BOE Holds Rates Steady
GBPUSD is softening again today after the pair enjoyed a solid recovery rally yesterday as the BOE left rates on hold. GBPUSD jumped around .7% in response to the unchanged decision from the BOE, with the move amplified by an accompanying sell off in USD. However, the decision to hold rates steady was achieved with a narrow margin of 5-4. Indeed, the minutes of the meeting (which include reasoning from each dissenter) show that there is a strong body of support for further easing and that, ultimately, it was Bailey’s vote which swung things this time around. Bailey’s own reasoning looks to be that inflation risks have become more balanced making further easing a tougher call at this point.
December Easing Forecasts
Looking ahead, focus is now on the December BOE meeting with the market currently pricing in around d70% odds for a cut. It’s likely that Bailey will be the deciding vote again at that meeting. However, if inflation can avoid any upside surprises between now and that meeting a rate cut seems more likely than not.
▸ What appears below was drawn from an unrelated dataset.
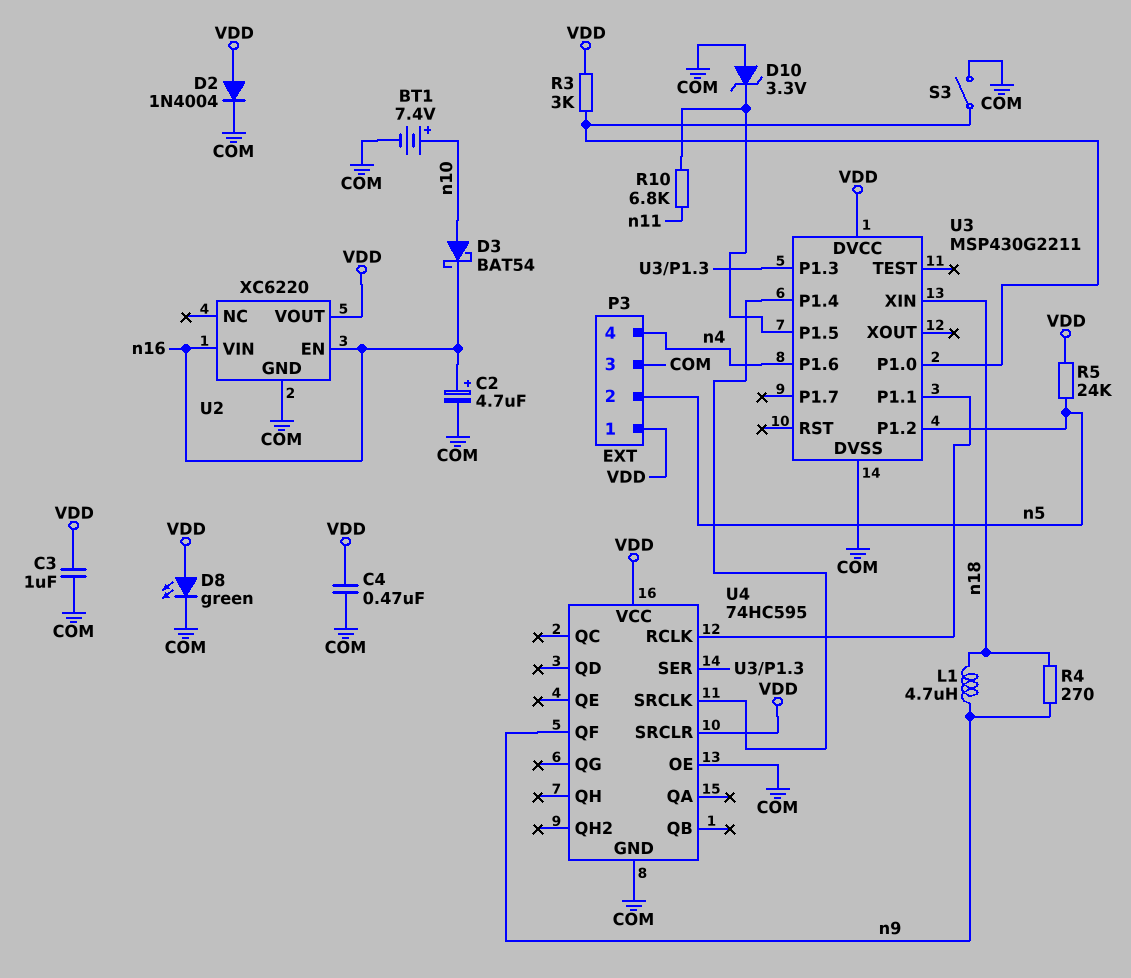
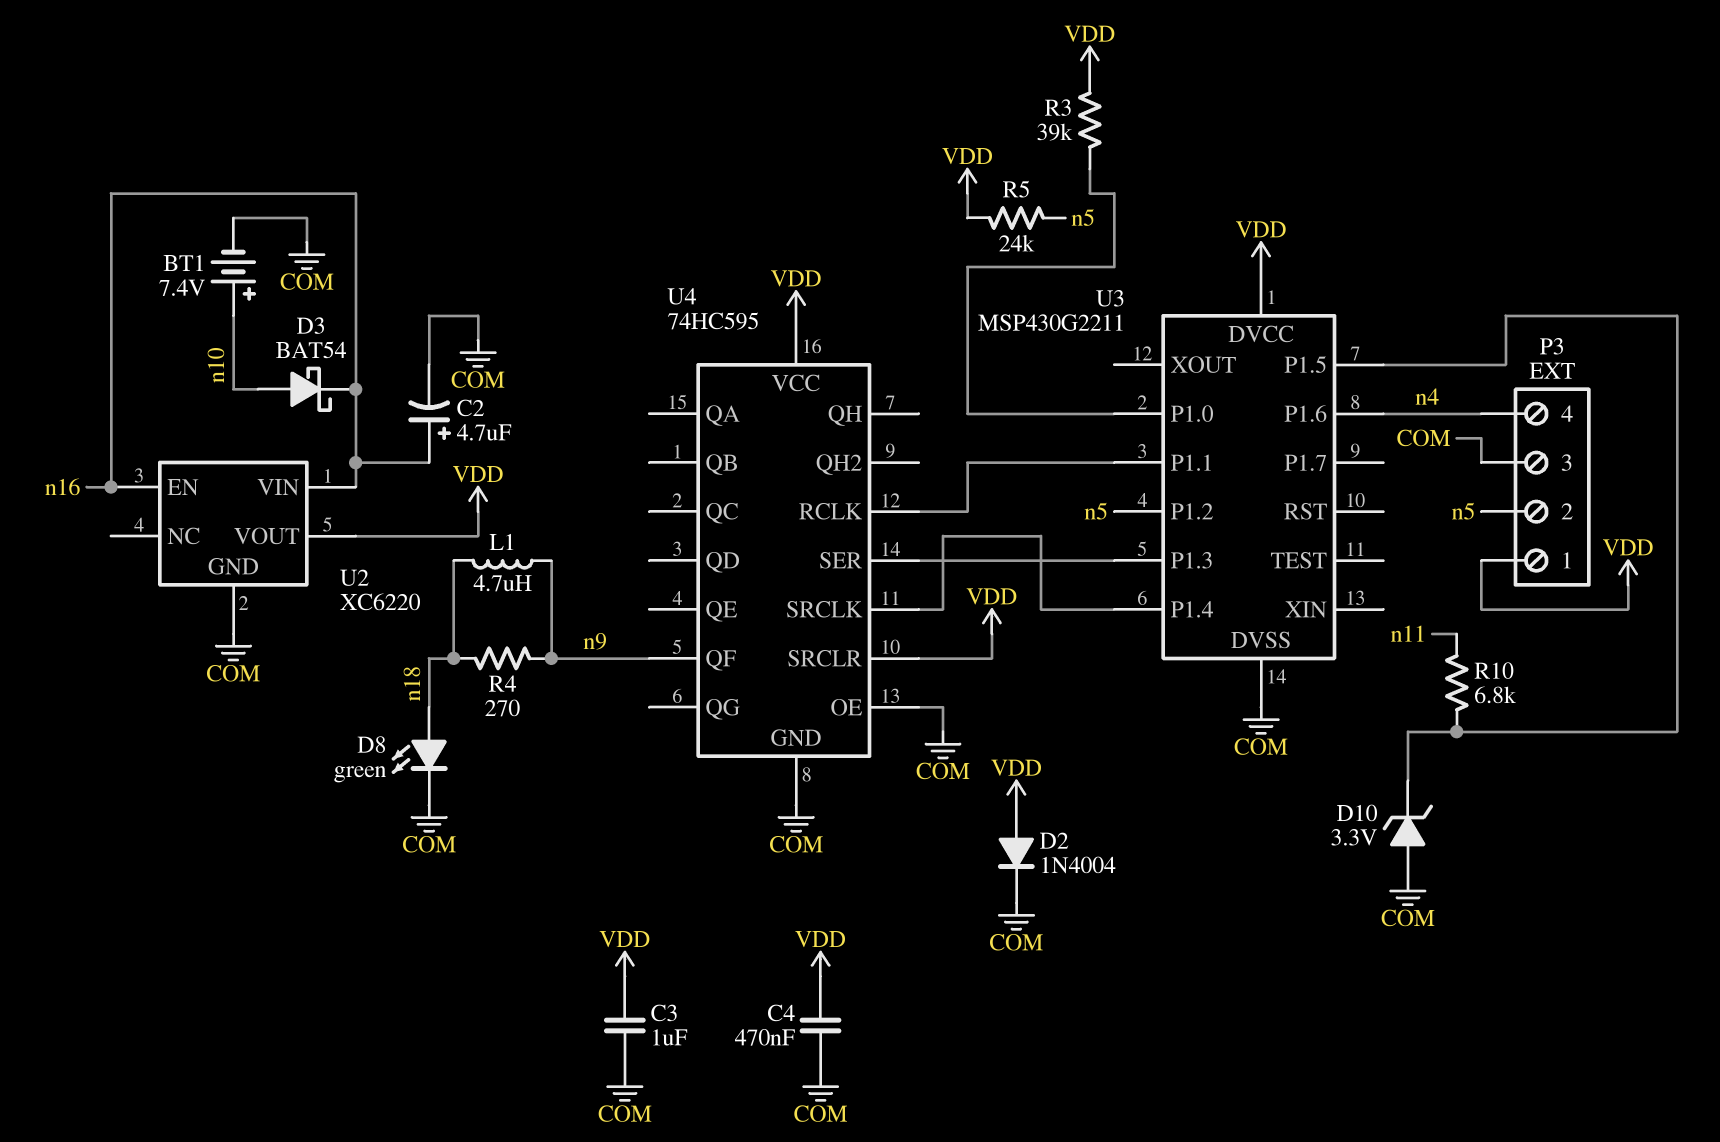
D8: LED green (A VDD, K COM) -> LED green (A n18, K COM)
R3: 3k (U3/P1.0, VDD) -> 39k (U3/P1.0, VDD)
S3: switch (COM, U3/P1.0) -> none
U3 pin XIN: n18 -> none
Indeed, if we see fresh downside in inflation data ahead of that meeting this should see rate cut expectations rising, putting further pressure on GBP near-term as we move towards that meeting.
Technical Views
GBPUSD
The sell off in GBPUSD has seen the market breaking down below the .13177 level with price bouncing off the 1.30 support for now. 1.3177 remains the key pivot with bulls needing to get back above that level to alleviate risks of a further breakdown towards the 1.2711 level.